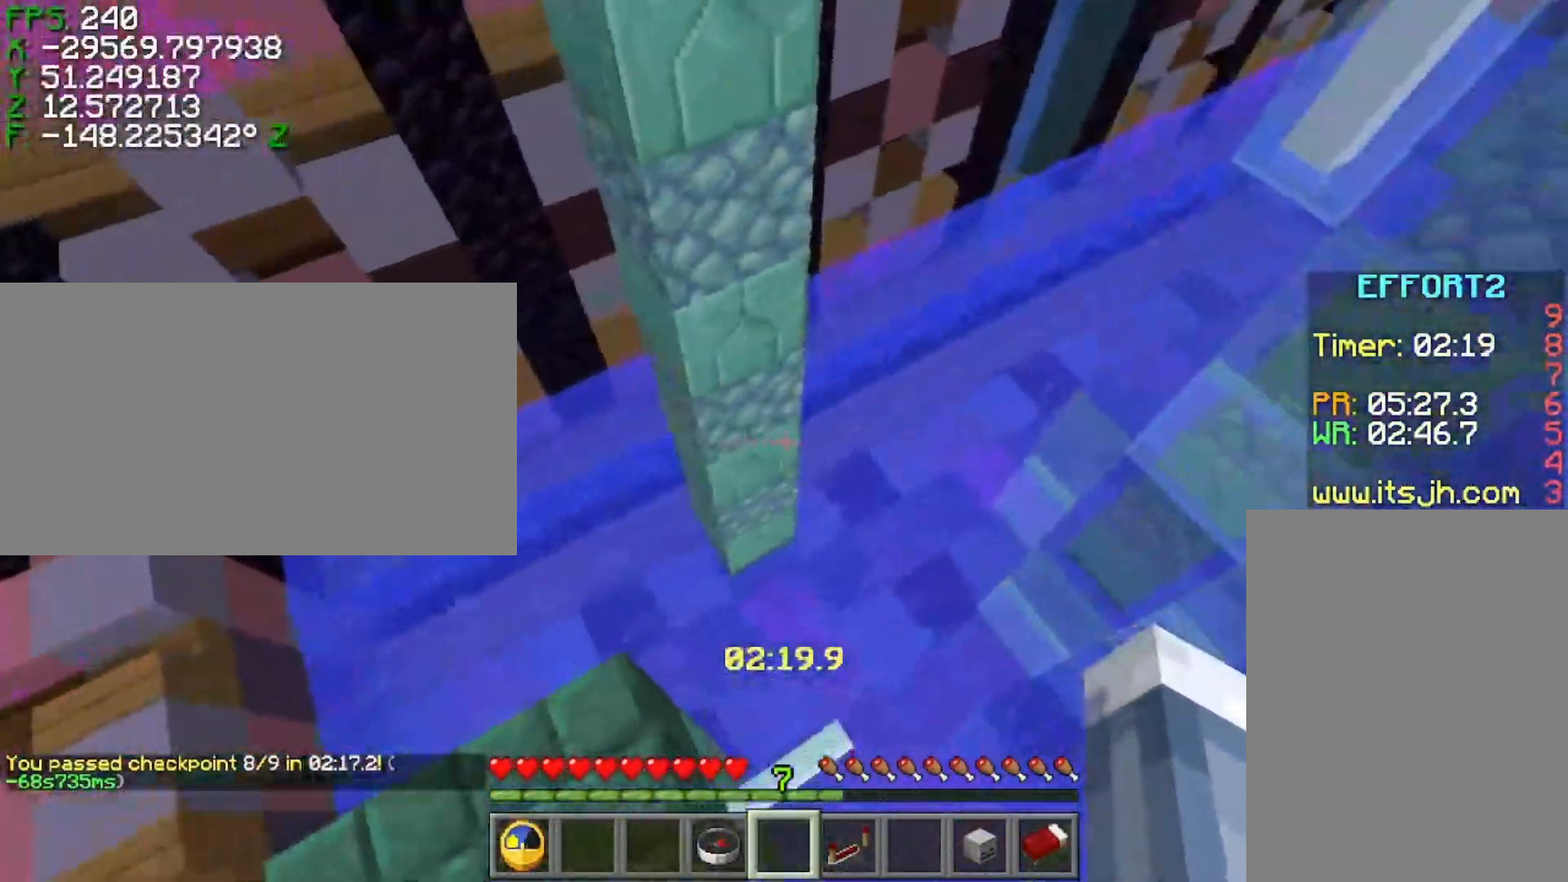
{"keys": ["s", "shift"], "events": [[267, "shift", "down"], [417, "a", "up"]]}
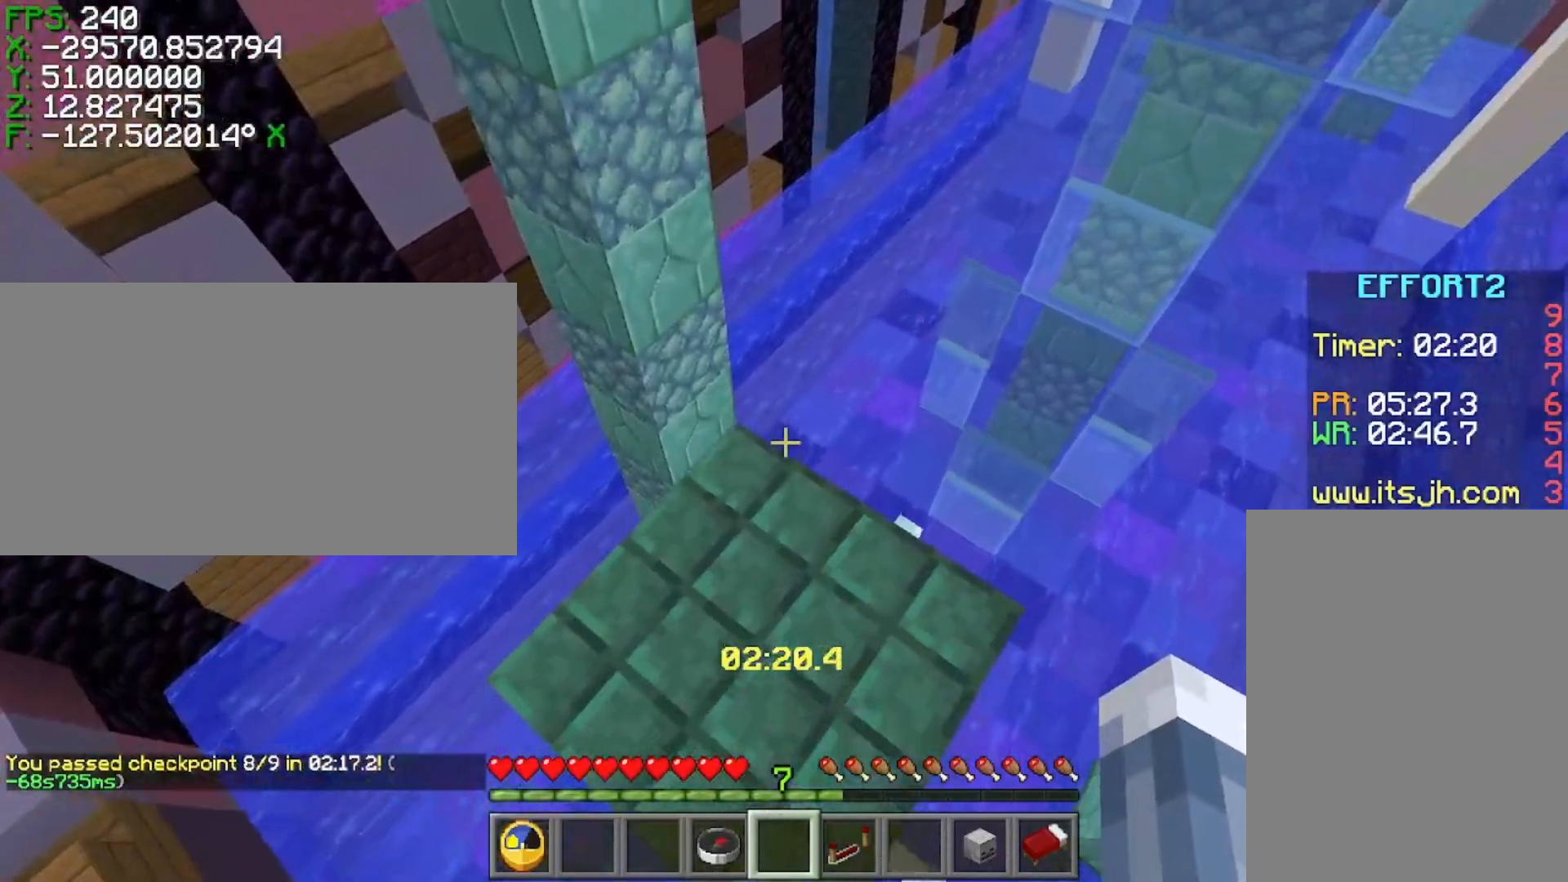
{"keys": ["ctrl", "space", "w"], "events": [[67, "s", "up"], [217, "shift", "up"], [317, "space", "down"], [317, "w", "down"], [417, "ctrl", "down"]]}
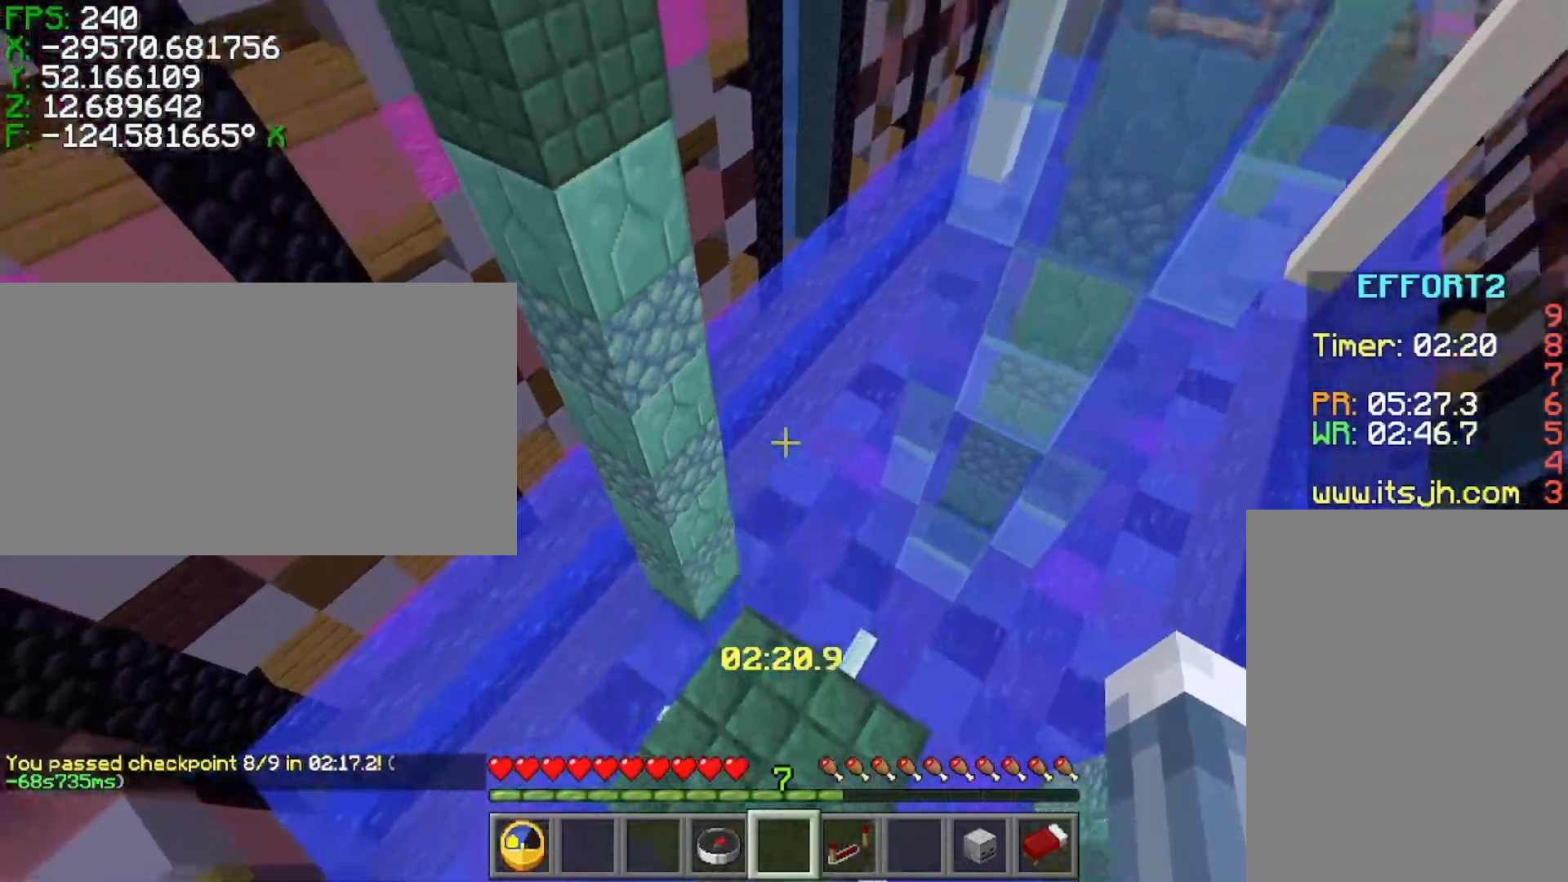
{"keys": ["ctrl", "space", "w"], "events": []}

*****

Exercise requirements: What the task needs is the material above repeated exactly, pictures excepted.

Answer space:
{"keys": ["s", "shift"], "events": [[267, "shift", "down"], [417, "a", "up"]]}
{"keys": ["ctrl", "space", "w"], "events": [[67, "s", "up"], [217, "shift", "up"], [317, "space", "down"], [317, "w", "down"], [417, "ctrl", "down"]]}
{"keys": ["ctrl", "space", "w"], "events": []}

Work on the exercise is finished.